* **WHAT YOU SHOULD DO**: Copy every line of the data below verbatim, changing nothing.
======
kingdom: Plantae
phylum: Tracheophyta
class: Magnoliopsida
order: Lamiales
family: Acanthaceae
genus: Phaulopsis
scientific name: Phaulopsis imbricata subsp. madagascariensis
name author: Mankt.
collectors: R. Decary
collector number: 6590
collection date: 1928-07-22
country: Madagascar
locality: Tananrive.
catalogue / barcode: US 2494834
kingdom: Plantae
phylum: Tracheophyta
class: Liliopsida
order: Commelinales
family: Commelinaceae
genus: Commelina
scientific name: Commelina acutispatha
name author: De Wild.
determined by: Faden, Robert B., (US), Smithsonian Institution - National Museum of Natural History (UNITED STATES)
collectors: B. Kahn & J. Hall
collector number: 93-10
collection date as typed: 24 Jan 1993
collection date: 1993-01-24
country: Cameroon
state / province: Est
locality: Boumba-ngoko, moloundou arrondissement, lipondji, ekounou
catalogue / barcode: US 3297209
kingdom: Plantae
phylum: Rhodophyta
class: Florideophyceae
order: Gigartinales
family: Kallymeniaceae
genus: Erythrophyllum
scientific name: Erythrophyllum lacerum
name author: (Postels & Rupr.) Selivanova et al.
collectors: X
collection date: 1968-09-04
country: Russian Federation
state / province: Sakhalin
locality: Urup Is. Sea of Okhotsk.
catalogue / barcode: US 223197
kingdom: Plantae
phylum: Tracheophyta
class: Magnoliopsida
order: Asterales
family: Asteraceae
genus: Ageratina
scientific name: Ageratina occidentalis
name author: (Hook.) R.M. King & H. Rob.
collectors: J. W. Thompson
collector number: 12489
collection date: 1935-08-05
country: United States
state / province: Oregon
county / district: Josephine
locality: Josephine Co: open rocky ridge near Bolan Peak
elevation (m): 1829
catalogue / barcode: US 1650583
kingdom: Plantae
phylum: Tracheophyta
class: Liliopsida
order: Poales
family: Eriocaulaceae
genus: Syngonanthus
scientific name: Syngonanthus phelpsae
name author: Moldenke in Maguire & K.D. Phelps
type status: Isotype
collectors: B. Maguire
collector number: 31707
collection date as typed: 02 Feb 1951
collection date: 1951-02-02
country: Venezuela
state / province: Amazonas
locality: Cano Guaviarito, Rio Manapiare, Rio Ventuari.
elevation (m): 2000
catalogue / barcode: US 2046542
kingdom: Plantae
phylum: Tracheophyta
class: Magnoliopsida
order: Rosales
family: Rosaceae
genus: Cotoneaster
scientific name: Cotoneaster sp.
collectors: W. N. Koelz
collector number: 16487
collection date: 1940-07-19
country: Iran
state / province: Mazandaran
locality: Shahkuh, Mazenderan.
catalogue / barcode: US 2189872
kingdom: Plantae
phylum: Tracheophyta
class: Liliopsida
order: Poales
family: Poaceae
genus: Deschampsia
======
* **COMPLETE ANSWER**:
kingdom: Plantae
phylum: Tracheophyta
class: Magnoliopsida
order: Lamiales
family: Acanthaceae
genus: Phaulopsis
scientific name: Phaulopsis imbricata subsp. madagascariensis
name author: Mankt.
collectors: R. Decary
collector number: 6590
collection date: 1928-07-22
country: Madagascar
locality: Tananrive.
catalogue / barcode: US 2494834
kingdom: Plantae
phylum: Tracheophyta
class: Liliopsida
order: Commelinales
family: Commelinaceae
genus: Commelina
scientific name: Commelina acutispatha
name author: De Wild.
determined by: Faden, Robert B., (US), Smithsonian Institution - National Museum of Natural History (UNITED STATES)
collectors: B. Kahn & J. Hall
collector number: 93-10
collection date as typed: 24 Jan 1993
collection date: 1993-01-24
country: Cameroon
state / province: Est
locality: Boumba-ngoko, moloundou arrondissement, lipondji, ekounou
catalogue / barcode: US 3297209
kingdom: Plantae
phylum: Rhodophyta
class: Florideophyceae
order: Gigartinales
family: Kallymeniaceae
genus: Erythrophyllum
scientific name: Erythrophyllum lacerum
name author: (Postels & Rupr.) Selivanova et al.
collectors: X
collection date: 1968-09-04
country: Russian Federation
state / province: Sakhalin
locality: Urup Is. Sea of Okhotsk.
catalogue / barcode: US 223197
kingdom: Plantae
phylum: Tracheophyta
class: Magnoliopsida
order: Asterales
family: Asteraceae
genus: Ageratina
scientific name: Ageratina occidentalis
name author: (Hook.) R.M. King & H. Rob.
collectors: J. W. Thompson
collector number: 12489
collection date: 1935-08-05
country: United States
state / province: Oregon
county / district: Josephine
locality: Josephine Co: open rocky ridge near Bolan Peak
elevation (m): 1829
catalogue / barcode: US 1650583
kingdom: Plantae
phylum: Tracheophyta
class: Liliopsida
order: Poales
family: Eriocaulaceae
genus: Syngonanthus
scientific name: Syngonanthus phelpsae
name author: Moldenke in Maguire & K.D. Phelps
type status: Isotype
collectors: B. Maguire
collector number: 31707
collection date as typed: 02 Feb 1951
collection date: 1951-02-02
country: Venezuela
state / province: Amazonas
locality: Cano Guaviarito, Rio Manapiare, Rio Ventuari.
elevation (m): 2000
catalogue / barcode: US 2046542
kingdom: Plantae
phylum: Tracheophyta
class: Magnoliopsida
order: Rosales
family: Rosaceae
genus: Cotoneaster
scientific name: Cotoneaster sp.
collectors: W. N. Koelz
collector number: 16487
collection date: 1940-07-19
country: Iran
state / province: Mazandaran
locality: Shahkuh, Mazenderan.
catalogue / barcode: US 2189872
kingdom: Plantae
phylum: Tracheophyta
class: Liliopsida
order: Poales
family: Poaceae
genus: Deschampsia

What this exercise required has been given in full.